Bipartisan Fiscal Forum Leaders Introduce Budgeting for a Better America Act

Representatives Steve Womack (R-AR), Ed Case (D-HI), Bill Huizenga (R-MI), and Scott Peters (D-CA) introduced the Budgeting for a Better America Act, bipartisan legislation to strengthen the congressional budget process, improve fiscal transparency, and establish a commission to recommend policies to improve the nation’s fiscal outlook, including achieving a 3 percent deficit-to-GDP ratio within ten years.  

Much of the bill consists of recommendations developed by the 2018 Joint Select Committee on Budget and Appropriations Process Reform, along with additional reforms to help Congress budget more responsibly. The bill would move Congress toward biennial budget resolutions while preserving annual appropriations and reconciliation, add key debt, deficit, tax expenditure, and tax gap information to the budget process, establish a Fiscal State of the Nation hearing, require longer-term analysis of unfunded obligations, provide earlier budget data to Congress, give new Members a fiscal outlook briefing from the Congressional Budget Office, and update the membership of the House Budget Committee.

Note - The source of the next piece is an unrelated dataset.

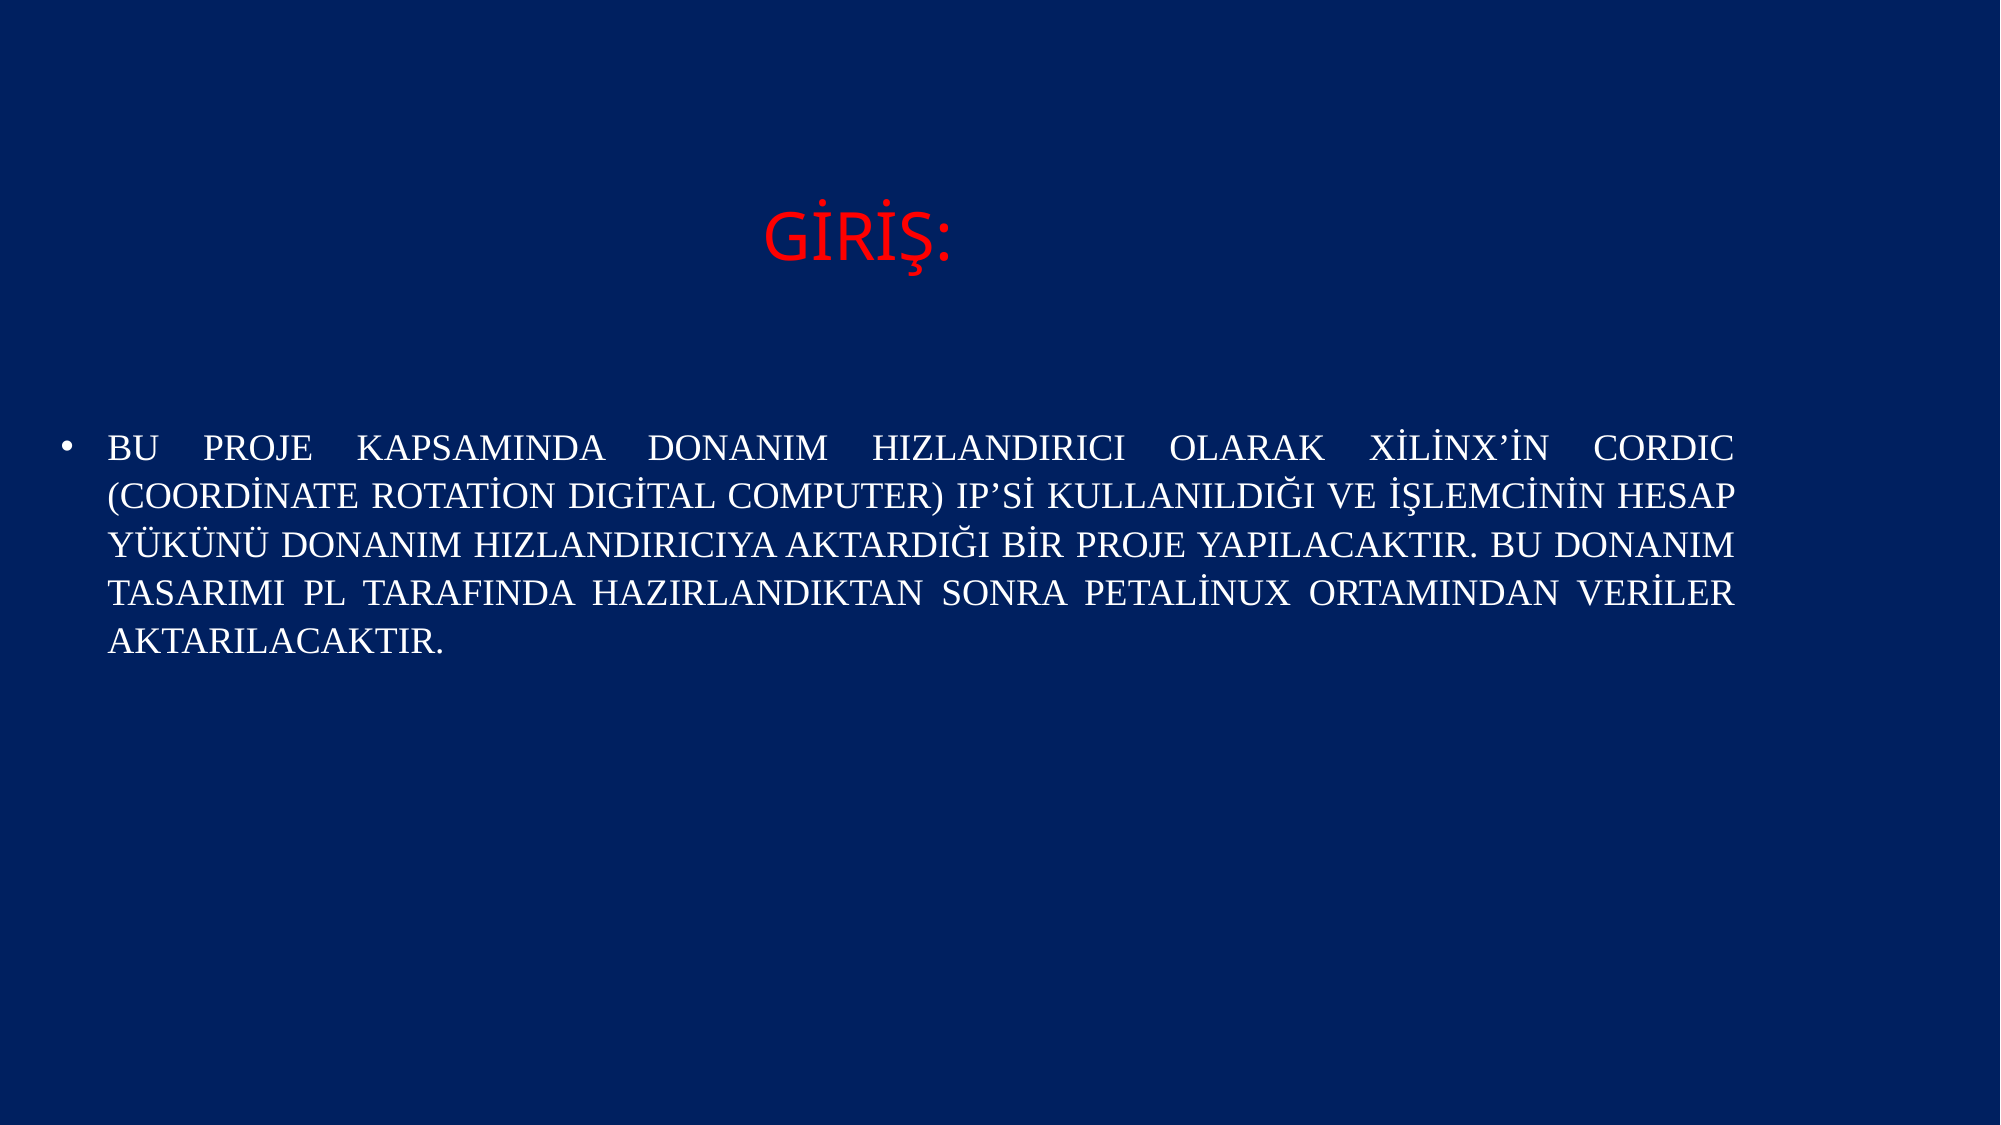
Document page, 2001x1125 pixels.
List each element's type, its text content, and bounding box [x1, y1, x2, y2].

list Bu proje kapsamında donanım hızlandırıcı olarak Xilinx’in CORDIC (COordinate Rotation DIgital Computer) IP’si kullanıldığı ve işlemcinin hesap yükünü donanım hızlandırıcıya aktardığı bir proje yapılacaktır. Bu donanım tasarımı PL tarafında hazırlandıktan sonra Petalinux ortamından veriler aktarılacaktır. [45, 288, 1751, 865]
title giriş: [45, 141, 1671, 288]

The following is a statement from Maya MacGuineas, president of the Committee for a Responsible Federal Budget: 

Our budget process is badly broken, and the results are clear: missed deadlines, repeated brinkmanship, limited long-term planning, near-record levels of debt, and exploding interest payments. Process reform alone can’t solve these problems, but it can make the hard choices just a little bit easier.

The Budgeting for a Better America Act includes many commonsense reforms we have long supported, including a stronger focus on the long-term fiscal outlook, greater transparency in the budget resolution, biennial budgeting, a Fiscal State of the Nation hearing, and a bipartisan fiscal commission tasked with reducing deficits to 3% of GDP. These changes would give lawmakers better information, a more orderly process, and a structured venue for bipartisan negotiations to address the debt.

Representatives Womack (R-AR), Case (D-HI), Huizenga (R-MI), and Peters (D-CA), along with other supporters, deserve real credit for putting forward a serious bipartisan bill to help Congress budget more responsibly. It is especially encouraging to see leaders in the Bipartisan Fiscal Forum continue advancing constructive, bipartisan ideas to improve the budget process and confront our fiscal challenges.  

Getting back to a responsible budget will not be easy, and tough choices still lie ahead, but improving the budget process and creating a credible commission are important steps in the right direction.